SB 796 — Charter Schools by Bean
Revising charter school contract and funding requirements; authorizing certain entities to apply for designation as a High-Impact Charter Management Organization; requiring the Department of Education to give priority to certain charter schools applying for specified grants, etc.
SB 868 — Educational Options and Services by Baxley
Providing that a participant in an adult or youth work experience activity in the Division of Blind Services is considered an employee of the state for workers’ compensation coverage; revising student eligibility requirements for the Florida Virtual School and virtual instruction programs; requiring an institution that seeks initial approval after a specified date to offer a graduate-level teacher preparation program to offer students certain options, etc.
SB 902 — Gardiner Scholarship Program by Simmons
Revising program eligibility requirements; prohibiting a student who is enrolled in the Florida School for the Deaf and the Blind from being eligible for the program; specifying that certain actions of the private school are a basis for program ineligibility; providing an appropriation of $206,000,000.00; etc.

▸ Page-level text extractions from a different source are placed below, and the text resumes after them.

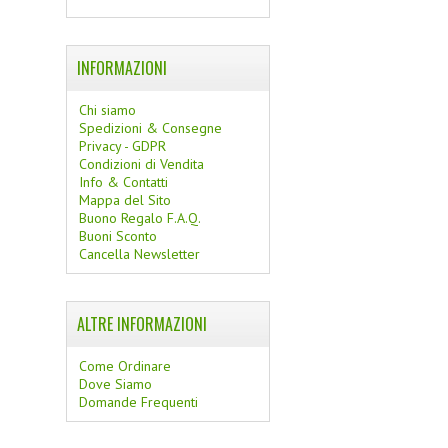
INFORMAZIONI
Chi siamo
Spedizioni & Consegne
Privacy - GDPR
Condizioni di Vendita
Info & Contatti
Mappa del Sito
Buono Regalo F.A.Q.
Buoni Sconto
Cancella Newsletter
ALTRE INFORMAZIONI
Come Ordinare
Dove Siamo
Domande Frequenti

SB 1302 — Private School Student Participation in Extracurricular Activities by Gibson
Revising the eligibility requirements for certain private school students to participate in interscholastic or intrascholastic sports at specified public schools, etc.
SB 1314 — Educational Options by Grimsley
Specifying the Department of Education’s duty to approve or deny an application for the Florida Tax Credit Scholarship Program within a specified time; requiring an eligible nonprofit scholarship-funding organization to allow certain dependent children to apply for a scholarship at any time; revising parent and student responsibilities for program participation; authorizing the Learning Systems Institute to receive compensation for research under certain circumstances; authorizing specified eligible nonprofit scholarship-funding organizations to develop a professional development system, etc.
SB 1362 — K-12 Education by Broxson
Removing a requirement that the Department of Education compare certain charter school student performance data to certain traditional public schools; authorizing certain entities to apply to the State Board of Education for designation as a High-Impact Charter Network; revising the exams each public high school is required to administer to all enrolled 10th grade students to include the preliminary ACT, rather than the ACT Aspire, etc.
SB 1556 – Education by Lee
Prohibiting a district school board from requiring any additional information or verification from a home education program parent under certain circumstances; providing an exception for certain children from the age verification requirements for school attendance; requiring a school and school district to comply with specified provisions before instituting criminal prosecution against certain parents relating to compulsory school attendance, etc.
SB 1572 — Education Savings Account Program by Bean
Authorizing a parent to direct a financial institution trustee of his or her child’s account to use funds for specified costs of attending specified private schools or programs, for participating in a dual enrollment program, or to make a contribution to the child’s college savings plan or to a contract under the Stanley G. Tate Florida Prepaid College Program; specifying eligibility criteria for private schools, private tutors, private tutoring programs, and private postsecondary institutions to participate in the program, etc.
SB 1586 — Student Eligibility for Interscholastic Athletic Competition by Garcia
Revising requirements for the bylaws of the Florida High School Athletic Association governing student eligibility to participate in interscholastic athletic competition; revising the information that must be included on the pre-participation physical evaluation form, etc.